Officially, Osnard has been sent to monitor the situation in Panama in the days after the U.S. returned the Canal to make sure it didn't fall into the wrong hands. His first task in the country is complete when he comes across Harry Pendel (Geoffrey Rush), a tailor whose Saville Row attitude and diplomat wife (Jamie Lee Curtis) only barely mask his shady past; he will help Osnard figure out who is who.
Pendel is under no illusions about what he is doing (Osnard's spy technique is to walk into a room and essentially announce to everyone that he is a spy), but he also knows that if he doesn't supply information, he wont get paid and will lose everything. Desperate, he begins to concoct a tale of a "silent majority": a group of former anti-Noriega demonstrators who are supposedly planning a new revolution. He doesn't mention, for example, that the supposed leader (Brendan Gleeson) is a former revolutionary turned frightened drunk. But Harry, a born storyteller, spins out this fabrication using everything in eyesight for inspiration. We never know if Osnard actually believes this tale; he only questions whether it will play well for his bosses. With time, this faux-informatin is disclosed, and sparks an inevitable chain of events.
One of the most original filmmakers around, John Boorman has always been the most inventive when he has turned his off-center point-of-view to traditional films genres. In the same way that films such as Point Blank, Zardoz, and the criminally underrated Exorcist II subverted the conventions of the crime, sci-fi and horror, The Tailor of Panama wittily deconstructs the spy genre in such a way that it manages to work both as gripping thriller and wild satire.

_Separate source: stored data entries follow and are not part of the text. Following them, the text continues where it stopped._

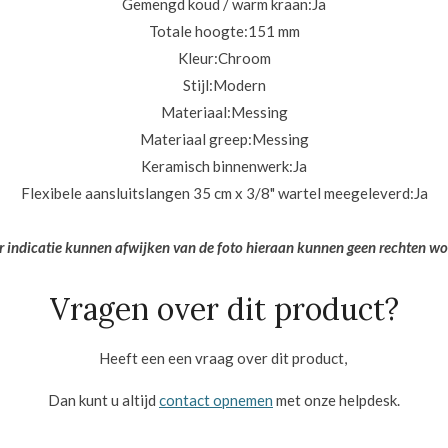
Gemengd koud / warm kraan:
Ja
Totale hoogte:
151 mm
Kleur:
Chroom
Stijl:
Modern
Materiaal:
Messing
Materiaal greep:
Messing
Keramisch binnenwerk:
Ja
Flexibele aansluitslangen 35 cm x 3/8" wartel meegeleverd:
Ja
er indicatie kunnen afwijken van de foto hieraan kunnen geen rechten w
Vragen over dit product?
Heeft een een vraag over dit product,
Dan kunt u altijd
contact opnemen
met onze helpdesk.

The film also extends beyond fun and games. As with Boorman's Beyond Rangoon (1992) and The General (1998) - which have taken place during times on incursion of formerly peaceful lands - The Tailor of Panama uniformly details the director's outrage at U.S. and U.K. intrusion into grounds that they clearly do not belong in, with direct criticisms of the policies of Noriega, as well as former U.S. president George Bush.
Despite its serious side, the film is one of the most strangely delightful and entertaining to come along in a while. Brosnan and Rush are both very entertaining (this is probably Brosnan's best work to date) and the rest of the film is loaded with nifty supporting roles (especially Dylan Baker playing an Army commander as Oliver North by way of Jack D. Ripper). The mixture of humor, excitement, politics and peculiar performances is so potent that when the film directly quotes Casablanca near the end, it has actually earned that right.